SHORT EXERCISE:
Turn the lines of the records below into a numbered list, skipping any blank lines.

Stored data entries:
_ _ _ _

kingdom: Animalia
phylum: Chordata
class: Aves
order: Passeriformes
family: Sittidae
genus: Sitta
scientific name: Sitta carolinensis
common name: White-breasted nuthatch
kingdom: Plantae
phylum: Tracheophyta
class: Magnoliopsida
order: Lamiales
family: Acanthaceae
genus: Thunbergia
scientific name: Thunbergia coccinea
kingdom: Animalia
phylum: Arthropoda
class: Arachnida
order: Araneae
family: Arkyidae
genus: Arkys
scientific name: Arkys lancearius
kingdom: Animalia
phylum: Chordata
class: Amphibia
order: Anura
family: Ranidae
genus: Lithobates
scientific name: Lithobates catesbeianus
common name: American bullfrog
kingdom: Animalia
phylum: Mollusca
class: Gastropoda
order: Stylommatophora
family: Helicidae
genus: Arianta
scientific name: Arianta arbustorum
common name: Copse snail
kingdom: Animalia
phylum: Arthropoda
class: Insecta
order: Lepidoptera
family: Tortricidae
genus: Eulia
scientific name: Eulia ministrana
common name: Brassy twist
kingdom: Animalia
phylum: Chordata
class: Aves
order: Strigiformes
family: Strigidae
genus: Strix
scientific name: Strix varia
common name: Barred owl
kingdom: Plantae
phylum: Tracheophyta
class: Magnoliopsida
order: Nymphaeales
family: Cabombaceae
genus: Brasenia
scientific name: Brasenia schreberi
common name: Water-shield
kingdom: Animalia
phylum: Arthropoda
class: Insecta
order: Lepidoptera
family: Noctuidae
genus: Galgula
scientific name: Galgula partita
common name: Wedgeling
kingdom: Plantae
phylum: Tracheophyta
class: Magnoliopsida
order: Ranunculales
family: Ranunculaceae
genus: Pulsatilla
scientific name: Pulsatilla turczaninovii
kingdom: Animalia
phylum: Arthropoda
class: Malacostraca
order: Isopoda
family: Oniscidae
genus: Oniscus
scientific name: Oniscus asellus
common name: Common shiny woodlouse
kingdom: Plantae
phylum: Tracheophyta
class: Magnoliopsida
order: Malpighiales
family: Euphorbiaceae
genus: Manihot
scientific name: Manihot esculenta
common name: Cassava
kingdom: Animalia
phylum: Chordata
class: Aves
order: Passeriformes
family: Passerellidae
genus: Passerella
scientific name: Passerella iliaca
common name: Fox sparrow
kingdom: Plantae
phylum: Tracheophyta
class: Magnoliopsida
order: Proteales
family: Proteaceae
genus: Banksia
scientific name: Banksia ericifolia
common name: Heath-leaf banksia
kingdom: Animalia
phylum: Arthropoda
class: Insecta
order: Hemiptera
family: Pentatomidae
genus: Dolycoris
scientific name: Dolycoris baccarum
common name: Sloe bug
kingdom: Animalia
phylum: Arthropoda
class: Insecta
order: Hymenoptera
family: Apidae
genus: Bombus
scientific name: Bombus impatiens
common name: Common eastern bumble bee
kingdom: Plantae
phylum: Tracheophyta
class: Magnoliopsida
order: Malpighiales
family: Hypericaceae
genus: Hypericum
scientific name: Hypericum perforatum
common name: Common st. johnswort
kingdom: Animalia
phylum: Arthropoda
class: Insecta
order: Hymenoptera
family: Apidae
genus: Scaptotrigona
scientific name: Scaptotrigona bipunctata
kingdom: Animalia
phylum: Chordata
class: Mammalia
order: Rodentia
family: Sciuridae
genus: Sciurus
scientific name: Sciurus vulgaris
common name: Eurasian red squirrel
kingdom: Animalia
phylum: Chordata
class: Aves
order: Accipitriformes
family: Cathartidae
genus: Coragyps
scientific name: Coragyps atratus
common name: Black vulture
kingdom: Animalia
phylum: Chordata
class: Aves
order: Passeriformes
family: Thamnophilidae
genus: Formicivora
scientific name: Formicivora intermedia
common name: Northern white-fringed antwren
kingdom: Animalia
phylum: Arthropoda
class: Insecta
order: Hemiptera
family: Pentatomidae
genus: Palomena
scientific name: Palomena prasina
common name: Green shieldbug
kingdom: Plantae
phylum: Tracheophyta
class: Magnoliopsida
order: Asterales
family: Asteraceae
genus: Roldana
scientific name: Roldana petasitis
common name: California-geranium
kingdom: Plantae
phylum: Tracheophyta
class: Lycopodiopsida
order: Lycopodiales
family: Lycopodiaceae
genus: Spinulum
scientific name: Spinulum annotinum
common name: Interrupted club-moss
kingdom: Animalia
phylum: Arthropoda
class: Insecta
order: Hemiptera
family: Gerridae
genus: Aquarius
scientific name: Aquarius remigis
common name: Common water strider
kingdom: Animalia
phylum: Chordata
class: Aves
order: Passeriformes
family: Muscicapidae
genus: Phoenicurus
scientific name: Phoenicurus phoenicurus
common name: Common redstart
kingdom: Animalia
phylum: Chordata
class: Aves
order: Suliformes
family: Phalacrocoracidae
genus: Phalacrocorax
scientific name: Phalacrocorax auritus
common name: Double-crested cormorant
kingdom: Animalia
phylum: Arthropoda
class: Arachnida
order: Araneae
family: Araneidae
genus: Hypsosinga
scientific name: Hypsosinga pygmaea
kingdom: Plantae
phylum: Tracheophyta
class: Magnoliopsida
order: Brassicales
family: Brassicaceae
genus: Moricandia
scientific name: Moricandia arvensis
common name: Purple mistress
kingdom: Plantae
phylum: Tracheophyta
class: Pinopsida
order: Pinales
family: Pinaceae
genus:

_ _ _ _

REPLY TO THE EXERCISE:
1. kingdom: Animalia
2. phylum: Chordata
3. class: Aves
4. order: Passeriformes
5. family: Sittidae
6. genus: Sitta
7. scientific name: Sitta carolinensis
8. common name: White-breasted nuthatch
9. kingdom: Plantae
10. phylum: Tracheophyta
11. class: Magnoliopsida
12. order: Lamiales
13. family: Acanthaceae
14. genus: Thunbergia
15. scientific name: Thunbergia coccinea
16. kingdom: Animalia
17. phylum: Arthropoda
18. class: Arachnida
19. order: Araneae
20. family: Arkyidae
21. genus: Arkys
22. scientific name: Arkys lancearius
23. kingdom: Animalia
24. phylum: Chordata
25. class: Amphibia
26. order: Anura
27. family: Ranidae
28. genus: Lithobates
29. scientific name: Lithobates catesbeianus
30. common name: American bullfrog
31. kingdom: Animalia
32. phylum: Mollusca
33. class: Gastropoda
34. order: Stylommatophora
35. family: Helicidae
36. genus: Arianta
37. scientific name: Arianta arbustorum
38. common name: Copse snail
39. kingdom: Animalia
40. phylum: Arthropoda
41. class: Insecta
42. order: Lepidoptera
43. family: Tortricidae
44. genus: Eulia
45. scientific name: Eulia ministrana
46. common name: Brassy twist
47. kingdom: Animalia
48. phylum: Chordata
49. class: Aves
50. order: Strigiformes
51. family: Strigidae
52. genus: Strix
53. scientific name: Strix varia
54. common name: Barred owl
55. kingdom: Plantae
56. phylum: Tracheophyta
57. class: Magnoliopsida
58. order: Nymphaeales
59. family: Cabombaceae
60. genus: Brasenia
61. scientific name: Brasenia schreberi
62. common name: Water-shield
63. kingdom: Animalia
64. phylum: Arthropoda
65. class: Insecta
66. order: Lepidoptera
67. family: Noctuidae
68. genus: Galgula
69. scientific name: Galgula partita
70. common name: Wedgeling
71. kingdom: Plantae
72. phylum: Tracheophyta
73. class: Magnoliopsida
74. order: Ranunculales
75. family: Ranunculaceae
76. genus: Pulsatilla
77. scientific name: Pulsatilla turczaninovii
78. kingdom: Animalia
79. phylum: Arthropoda
80. class: Malacostraca
81. order: Isopoda
82. family: Oniscidae
83. genus: Oniscus
84. scientific name: Oniscus asellus
85. common name: Common shiny woodlouse
86. kingdom: Plantae
87. phylum: Tracheophyta
88. class: Magnoliopsida
89. order: Malpighiales
90. family: Euphorbiaceae
91. genus: Manihot
92. scientific name: Manihot esculenta
93. common name: Cassava
94. kingdom: Animalia
95. phylum: Chordata
96. class: Aves
97. order: Passeriformes
98. family: Passerellidae
99. genus: Passerella
100. scientific name: Passerella iliaca
101. common name: Fox sparrow
102. kingdom: Plantae
103. phylum: Tracheophyta
104. class: Magnoliopsida
105. order: Proteales
106. family: Proteaceae
107. genus: Banksia
108. scientific name: Banksia ericifolia
109. common name: Heath-leaf banksia
110. kingdom: Animalia
111. phylum: Arthropoda
112. class: Insecta
113. order: Hemiptera
114. family: Pentatomidae
115. genus: Dolycoris
116. scientific name: Dolycoris baccarum
117. common name: Sloe bug
118. kingdom: Animalia
119. phylum: Arthropoda
120. class: Insecta
121. order: Hymenoptera
122. family: Apidae
123. genus: Bombus
124. scientific name: Bombus impatiens
125. common name: Common eastern bumble bee
126. kingdom: Plantae
127. phylum: Tracheophyta
128. class: Magnoliopsida
129. order: Malpighiales
130. family: Hypericaceae
131. genus: Hypericum
132. scientific name: Hypericum perforatum
133. common name: Common st. johnswort
134. kingdom: Animalia
135. phylum: Arthropoda
136. class: Insecta
137. order: Hymenoptera
138. family: Apidae
139. genus: Scaptotrigona
140. scientific name: Scaptotrigona bipunctata
141. kingdom: Animalia
142. phylum: Chordata
143. class: Mammalia
144. order: Rodentia
145. family: Sciuridae
146. genus: Sciurus
147. scientific name: Sciurus vulgaris
148. common name: Eurasian red squirrel
149. kingdom: Animalia
150. phylum: Chordata
151. class: Aves
152. order: Accipitriformes
153. family: Cathartidae
154. genus: Coragyps
155. scientific name: Coragyps atratus
156. common name: Black vulture
157. kingdom: Animalia
158. phylum: Chordata
159. class: Aves
160. order: Passeriformes
161. family: Thamnophilidae
162. genus: Formicivora
163. scientific name: Formicivora intermedia
164. common name: Northern white-fringed antwren
165. kingdom: Animalia
166. phylum: Arthropoda
167. class: Insecta
168. order: Hemiptera
169. family: Pentatomidae
170. genus: Palomena
171. scientific name: Palomena prasina
172. common name: Green shieldbug
173. kingdom: Plantae
174. phylum: Tracheophyta
175. class: Magnoliopsida
176. order: Asterales
177. family: Asteraceae
178. genus: Roldana
179. scientific name: Roldana petasitis
180. common name: California-geranium
181. kingdom: Plantae
182. phylum: Tracheophyta
183. class: Lycopodiopsida
184. order: Lycopodiales
185. family: Lycopodiaceae
186. genus: Spinulum
187. scientific name: Spinulum annotinum
188. common name: Interrupted club-moss
189. kingdom: Animalia
190. phylum: Arthropoda
191. class: Insecta
192. order: Hemiptera
193. family: Gerridae
194. genus: Aquarius
195. scientific name: Aquarius remigis
196. common name: Common water strider
197. kingdom: Animalia
198. phylum: Chordata
199. class: Aves
200. order: Passeriformes
201. family: Muscicapidae
202. genus: Phoenicurus
203. scientific name: Phoenicurus phoenicurus
204. common name: Common redstart
205. kingdom: Animalia
206. phylum: Chordata
207. class: Aves
208. order: Suliformes
209. family: Phalacrocoracidae
210. genus: Phalacrocorax
211. scientific name: Phalacrocorax auritus
212. common name: Double-crested cormorant
213. kingdom: Animalia
214. phylum: Arthropoda
215. class: Arachnida
216. order: Araneae
217. family: Araneidae
218. genus: Hypsosinga
219. scientific name: Hypsosinga pygmaea
220. kingdom: Plantae
221. phylum: Tracheophyta
222. class: Magnoliopsida
223. order: Brassicales
224. family: Brassicaceae
225. genus: Moricandia
226. scientific name: Moricandia arvensis
227. common name: Purple mistress
228. kingdom: Plantae
229. phylum: Tracheophyta
230. class: Pinopsida
231. order: Pinales
232. family: Pinaceae
233. genus:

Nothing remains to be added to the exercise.